The rally in Canadian stocks is making it harder to find quality big-yield names, but savvy income investors can still dig up some attractive picks.
Let’s take a look at Bank of Nova Scotia (TSX:BNS)(NYSE:BNS) and Inter Pipeline Ltd. (TSX:IPL) to see why they should be on your radar.
Bank of Nova Scotia
Canadian banks are facing some economic headwinds right now, but Bank of Nova Scotia continues to deliver solid results. The company’s Q1 2016 net income rose 5% year over year to $1.8 billion.
Canadian banking remains the bread and butter of the business, generating 50% of the company’s net earnings, but Bank of Nova Scotia’s large International Banking group contributes 29% of profits and the Global Banking and Markets division kicks in the remaining 21%.
This balanced revenue stream provides a nice hedge against weakness in the Canadian economy, and investors could see strong growth coming out of the international operations in the coming years.
Why?
Bank of Nova Scotia is betting big on Mexico, Peru, Columbia, and Chile. You might think this is an odd strategy, but these countries form the core of the Pacific Alliance, a unique trade bloc set up to promote the free movement of goods and capital among member states. With a combined market of 200 million consumers, the Pacific Alliance is ripe with opportunity.
In fact, Bank of Nova Scotia is already seeing strong results from the international group. Net income for Q1 rose 21% compared with 2015. Loans increased 19% and deposits jumped 27%.
The stock has staged an impressive rally in recent months, but it still trades at an attractive 11 times earnings and just 1.5 times book value.
The quarterly dividend to $0.72 per share offers a 4.6% yield.
Inter Pipeline Ltd.
Inter Pipeline transports 15% of Canadian conventional oil output and 35% of the country’s oil sands production.

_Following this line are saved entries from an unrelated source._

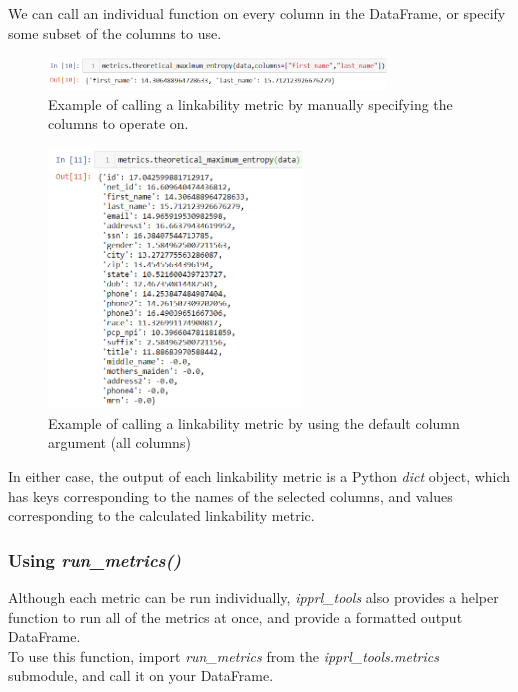 \documentclass[titlepage, 11pt]{article}
\newcommand{\pkgname}{\textit{ipprl\_tools}}
\begin{document}
We can call an individual function on every column in the DataFrame, or specify some subset of the columns to use. 

\begin{figure}[H]
    \centering
    \includegraphics[width=0.8\textwidth]{imgs/ColumnSubset.PNG}
    \caption{Example of calling a linkability metric by manually specifying the columns to operate on.}
    \label{fig:column_subset}
\end{figure}

\begin{figure}[H]
    \centering
    \includegraphics[width=0.6\textwidth]{imgs/AllColumns.PNG}
    \caption{Example of calling a linkability metric by using the default column argument (all columns)}
    \label{fig:all_columns}
\end{figure}

\noindent In either case, the output of each linkability metric is a Python \textit{dict} object, which has keys corresponding to the names of the selected columns, and values corresponding to the calculated linkability metric.

\subsubsection{Using \textit{run\_metrics()}}
Although each metric can be run individually, \pkgname{} also provides a helper function to run all of the metrics at once, and provide a formatted output DataFrame.
\\
\noindent To use this function, import \textit{run\_metrics} from the \textit{ipprl\_tools.metrics} submodule, and call it on your DataFrame.
\end{document}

It also owns a natural gas liquids (NGL) extraction business and a growing liquids storage operation.
With the exception of the NGL group, the company is performing very well.
Oil sands and conventional oil funds from operations continue to grow on the back of pipeline expansions and strong momentum in the Viking light oil play. Over in Europe, the storage facilities are operating near capacity with utilization rates hitting 98% in Q1 2016.
Inter pipeline raised its dividend by 6% last November. The current monthly payout of 13 cents per share provides a yield of 5.9%.